__Cosa devi fare__
Trascrivi parola per parola tutte le righe del materiale qui sotto, senza cambiare nulla.

:::

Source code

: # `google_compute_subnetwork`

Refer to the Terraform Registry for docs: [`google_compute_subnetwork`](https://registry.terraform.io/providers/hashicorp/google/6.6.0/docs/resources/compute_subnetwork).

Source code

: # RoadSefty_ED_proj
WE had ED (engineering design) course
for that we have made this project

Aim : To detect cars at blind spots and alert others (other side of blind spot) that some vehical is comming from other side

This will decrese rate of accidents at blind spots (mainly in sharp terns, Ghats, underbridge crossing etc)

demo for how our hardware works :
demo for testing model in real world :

:::

__Il risultato__
Source code

: # `google_compute_subnetwork`

Refer to the Terraform Registry for docs: [`google_compute_subnetwork`](https://registry.terraform.io/providers/hashicorp/google/6.6.0/docs/resources/compute_subnetwork).

Source code

: # RoadSefty_ED_proj
WE had ED (engineering design) course
for that we have made this project

Aim : To detect cars at blind spots and alert others (other side of blind spot) that some vehical is comming from other side

This will decrese rate of accidents at blind spots (mainly in sharp terns, Ghats, underbridge crossing etc)

demo for how our hardware works :
demo for testing model in real world :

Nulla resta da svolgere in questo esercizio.